One river that seemed perfect for reintroducing both native westslope cutthroat trout and Arctic grayling was the Upper Gibbon River. The river contained three large, impassable waterfalls, essentially keeping it off-limits to non-native fish. There was one wrinkle. “The Upper Gibbon was historically fishless,” says Koel. “It was the first river that was stocked in the park, with nonnative rainbow trout. But before that, it didn’t have any trout.”
These fish were reintroduced to other waters as well. And they’re thriving.
Evening on the Gibbon
When I had a free evening on a recent family trip to Yellowstone, I chose the Upper Gibbon. It was familiar and easy to access. While my love of native trout fishing often requires traveling tire-shredding roads and bushwhacking through miles of thick brush, this river is right in the heart of main park roads.
After landing several fish, the action suddenly ceased. Fish still rose in a long pool, dimpling the surface as they took tiny mayflies. I switched flies and soon began hooking grayling after grayling. Like the westslope cutthroats, grayling nearly disappeared from the park (and most of the United States outside Alaska).
I hope that most readers of this blog understand the ecological importance of native species. In a large, intact ecosystem like Yellowstone, they are part of a fabric that includes pelicans and otters and grizzly bears and aspens and much more. As an angler, I admit that the draw of fishing for new fish is a significant draw.
But that’s not the case for everyone. While more anglers recognize the value of native fish, and biodiversity, some only value familiar gamefish species. Koel acknowledges this but believes more anglers are understanding just how special fish like cutthroat trout and grayling are.“Native fish conservation is important for the ecosystem, but it also adds another dimension to the fishing experience,” says Koel. “There are still plenty of places to go for big brown trout and hard-fighting rainbows.”
He notes that he continues to “push hard” for native fish restoration wherever feasible. And angler support is important. Sometimes, that also means that they shift their behavior. In some rivers, the park now requires anglers to kill any non-native fish they catch.

And perhaps there’s nothing to help make that shift than getting out on a stream in pursuit of native fish. On the Upper Gibbon, I can see a rare rapid conservation success story before my eyes. In 2017, brook trout were removed. In 2018, native fish fingerlings were stocked. Just two years later, I can catch big, healthy cutthroat trout and grayling.
It doesn’t get much better.
By dusk, mosquitoes swarmed my face, my hands, even the slots of my water sandals. Still, the fish kept rising and I kept casting. I realized that, on my first visit to Yellowstone, there was no place in the park where I could catch westslope cutthroat trout. And now they’re all around me. Like the reintroduction of wolves, the reintroduction of these fish helps restore the park, but also makes my experience richer.
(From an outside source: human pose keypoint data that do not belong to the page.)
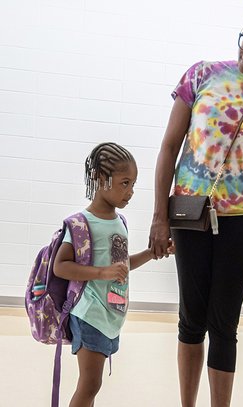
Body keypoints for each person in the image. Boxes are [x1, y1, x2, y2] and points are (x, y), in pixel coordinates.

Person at [148, 0, 243, 407]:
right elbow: (169, 147)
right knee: (190, 317)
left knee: (224, 322)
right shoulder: (202, 75)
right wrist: (159, 217)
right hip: (189, 211)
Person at [54, 142, 157, 407]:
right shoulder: (80, 223)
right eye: (125, 183)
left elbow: (121, 266)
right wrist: (101, 272)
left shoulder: (120, 223)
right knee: (90, 383)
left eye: (133, 184)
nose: (131, 192)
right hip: (89, 312)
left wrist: (153, 253)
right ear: (102, 179)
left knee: (92, 385)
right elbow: (61, 266)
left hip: (111, 313)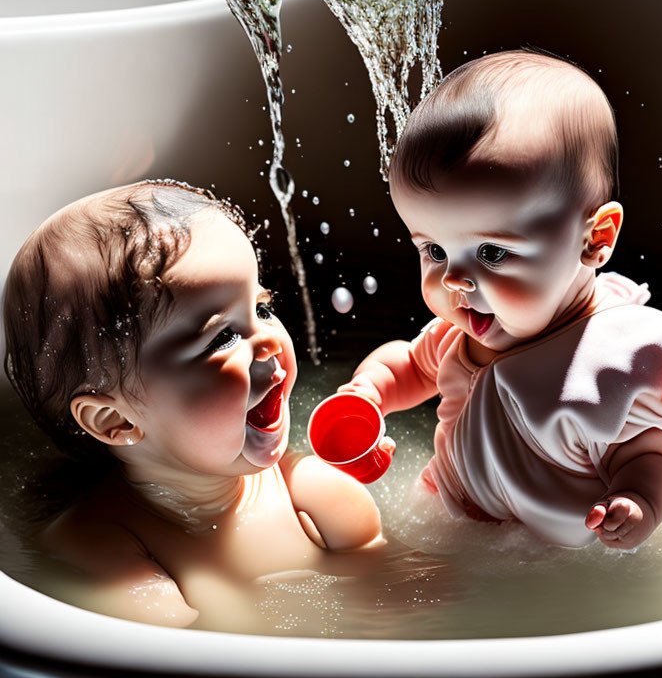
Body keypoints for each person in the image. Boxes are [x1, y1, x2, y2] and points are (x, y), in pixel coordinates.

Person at [333, 50, 662, 550]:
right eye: (434, 249)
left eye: (493, 252)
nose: (456, 279)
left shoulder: (620, 346)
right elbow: (410, 368)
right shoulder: (460, 333)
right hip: (452, 508)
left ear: (595, 239)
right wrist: (367, 392)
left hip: (571, 542)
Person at [3, 180, 384, 628]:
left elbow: (393, 614)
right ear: (114, 419)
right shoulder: (103, 545)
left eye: (261, 308)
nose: (269, 342)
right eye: (223, 337)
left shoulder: (317, 494)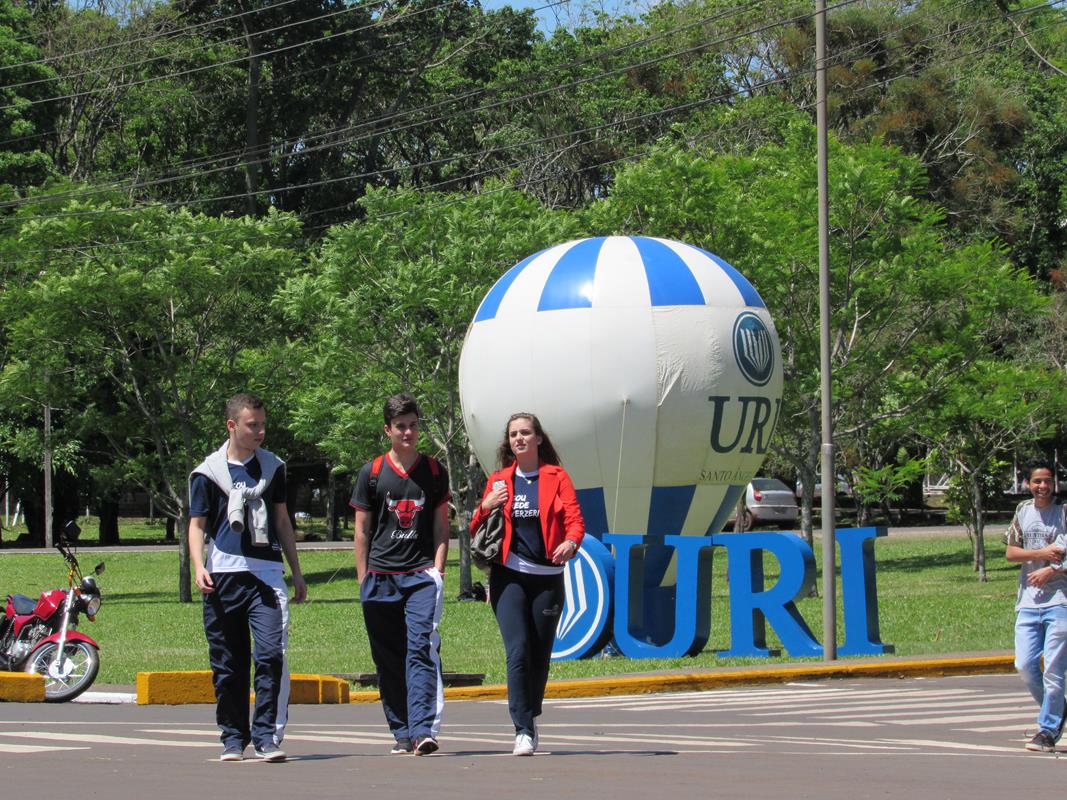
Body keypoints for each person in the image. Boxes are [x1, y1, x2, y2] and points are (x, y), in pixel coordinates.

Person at [188, 392, 307, 763]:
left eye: (262, 424)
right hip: (223, 576)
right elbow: (197, 525)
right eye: (252, 425)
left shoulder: (273, 468)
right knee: (229, 662)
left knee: (270, 654)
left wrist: (297, 572)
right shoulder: (207, 473)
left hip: (266, 576)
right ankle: (233, 739)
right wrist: (198, 565)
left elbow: (283, 521)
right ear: (232, 426)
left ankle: (266, 736)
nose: (260, 431)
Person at [469, 412, 584, 756]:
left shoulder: (556, 476)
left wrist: (571, 543)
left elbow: (575, 520)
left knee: (539, 654)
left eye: (526, 433)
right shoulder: (500, 481)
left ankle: (530, 715)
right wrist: (485, 506)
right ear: (510, 442)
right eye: (514, 434)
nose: (519, 438)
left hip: (548, 578)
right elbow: (477, 528)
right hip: (509, 576)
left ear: (538, 439)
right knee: (517, 651)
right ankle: (522, 728)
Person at [352, 393, 450, 756]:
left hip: (421, 576)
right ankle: (401, 731)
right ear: (388, 429)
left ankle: (423, 729)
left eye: (412, 425)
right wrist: (363, 578)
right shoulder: (372, 472)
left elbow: (442, 528)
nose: (408, 432)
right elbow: (362, 530)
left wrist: (437, 570)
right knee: (388, 657)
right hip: (379, 577)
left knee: (420, 649)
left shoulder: (434, 472)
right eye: (400, 426)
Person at [1004, 461, 1067, 753]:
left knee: (1054, 670)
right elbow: (1011, 552)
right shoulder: (1023, 512)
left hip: (1059, 602)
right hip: (1028, 602)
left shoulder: (1064, 513)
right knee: (1025, 665)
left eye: (1047, 481)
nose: (1043, 486)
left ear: (1054, 484)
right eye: (1037, 481)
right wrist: (1043, 554)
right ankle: (1056, 710)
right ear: (1028, 484)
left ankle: (1047, 729)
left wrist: (1052, 570)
I was lost in these reflections when I heard a slight footstep behind me. I swung around and my heart jumped when I saw a patch of fur. But as my eyes focused in the low light, I saw a curious red fox, just ten yards away. I shuddered with the realization that it could have been a bear.
I packed up my fly rod, grateful for the wild things of Yellowstone: for the beasts that roam the land, yes, but also the special creatures just beneath the surface.